ブラジル移住から80余年、歴史に翻弄されるかのように、グラミーニャの日系家族は何度もブラジルと日本を行き来します。なかでも5回の行き来は、二つの国の政治・経済の重要な変わり目の時期と重なっています。『時折 – グラミーニャの日系家族』はその5回の行き来を追い、ブラジルと日本に住む関係者の  インタビュー、歴史資料、個人が保管する写真や手紙を元に、旅の様子と両国の当時の状況を浮き彫りにします。
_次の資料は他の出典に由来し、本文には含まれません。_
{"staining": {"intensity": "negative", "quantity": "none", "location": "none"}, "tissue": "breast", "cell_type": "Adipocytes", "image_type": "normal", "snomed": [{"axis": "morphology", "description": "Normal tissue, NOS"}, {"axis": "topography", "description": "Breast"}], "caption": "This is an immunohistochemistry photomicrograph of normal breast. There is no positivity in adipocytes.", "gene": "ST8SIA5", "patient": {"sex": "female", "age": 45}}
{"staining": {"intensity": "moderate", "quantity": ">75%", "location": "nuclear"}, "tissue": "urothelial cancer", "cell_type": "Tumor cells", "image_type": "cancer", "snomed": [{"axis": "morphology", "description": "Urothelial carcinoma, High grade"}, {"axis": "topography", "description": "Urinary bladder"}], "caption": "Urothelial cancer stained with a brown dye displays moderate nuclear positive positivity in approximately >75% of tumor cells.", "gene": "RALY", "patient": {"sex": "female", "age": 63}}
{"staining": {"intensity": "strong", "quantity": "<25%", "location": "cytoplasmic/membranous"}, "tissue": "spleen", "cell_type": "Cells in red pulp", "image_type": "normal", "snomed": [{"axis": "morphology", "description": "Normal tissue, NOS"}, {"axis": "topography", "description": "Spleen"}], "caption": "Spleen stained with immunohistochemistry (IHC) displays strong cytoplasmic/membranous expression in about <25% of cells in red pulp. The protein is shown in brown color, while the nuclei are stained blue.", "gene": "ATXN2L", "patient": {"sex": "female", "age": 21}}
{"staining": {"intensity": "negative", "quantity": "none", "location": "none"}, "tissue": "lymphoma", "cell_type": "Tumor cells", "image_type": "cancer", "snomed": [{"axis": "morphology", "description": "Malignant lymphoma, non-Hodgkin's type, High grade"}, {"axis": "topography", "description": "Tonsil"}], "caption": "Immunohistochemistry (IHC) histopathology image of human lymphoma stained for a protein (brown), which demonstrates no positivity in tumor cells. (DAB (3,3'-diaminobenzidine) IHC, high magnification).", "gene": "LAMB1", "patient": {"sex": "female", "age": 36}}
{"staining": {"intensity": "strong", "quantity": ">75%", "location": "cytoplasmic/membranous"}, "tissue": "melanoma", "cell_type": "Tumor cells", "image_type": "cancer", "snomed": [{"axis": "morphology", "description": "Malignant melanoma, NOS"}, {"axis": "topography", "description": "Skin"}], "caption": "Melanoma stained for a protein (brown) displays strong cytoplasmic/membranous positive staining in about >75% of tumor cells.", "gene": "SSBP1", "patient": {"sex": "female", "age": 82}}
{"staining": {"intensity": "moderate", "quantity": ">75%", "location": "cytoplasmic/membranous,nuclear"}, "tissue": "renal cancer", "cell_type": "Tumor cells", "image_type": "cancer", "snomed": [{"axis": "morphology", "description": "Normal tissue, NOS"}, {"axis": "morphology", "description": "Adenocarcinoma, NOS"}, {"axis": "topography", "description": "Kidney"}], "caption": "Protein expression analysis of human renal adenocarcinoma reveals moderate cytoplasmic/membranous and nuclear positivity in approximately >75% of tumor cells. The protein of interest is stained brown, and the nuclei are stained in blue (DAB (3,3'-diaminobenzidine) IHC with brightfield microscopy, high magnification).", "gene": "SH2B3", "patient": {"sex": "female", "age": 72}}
両国の歴史の変わり目は、グラミーニャの日系家族の日常生活にも直に影響を及ぼしました。人生における様々な選択や決断を下し、人生の舵を新たな方向にきる度に、彼らのアイデンティティーの輪郭は少しずつ変化していきます。

彼らの日常をつぶさに観察すると、二つの国の空間・文化・生活習慣が確かに共存し、並行していることがわかります。しかし、歴史に翻弄されつつも自分たちの人生を逞しく生き抜くうえで、グラミーニャの日系家族は何を支えとし、どこを拠りどころとしていたのでしょうか。膨大な歴史資料を元に、「集合的記憶」(公式な歴史)と「個人的記憶」(個人の思い出)を対照させながら、『時折 – グラミーニャの日系家族』は「成功した移民」としてブラジル社会から祝福された彼らの物語を紡いでいきます。

「移民の世紀」の代名詞を持つ21世紀。何世紀にも渡って語られているアイデンティティーや異なる民族の融和という主題は、今、ますます注目されています。この主題は、グローバリゼーションが進む世界で、今後ますます重要になっていくでしょう。グラミーニャの日系家族が歴史に名を残すことはないかもしれません。しかし、彼らの辿ってきた道筋はこの主題と密接に関係しており、彼らの物語を追うことはこの主題を問う新たな視点と人類の可能性を与えてくれると信じて止みません。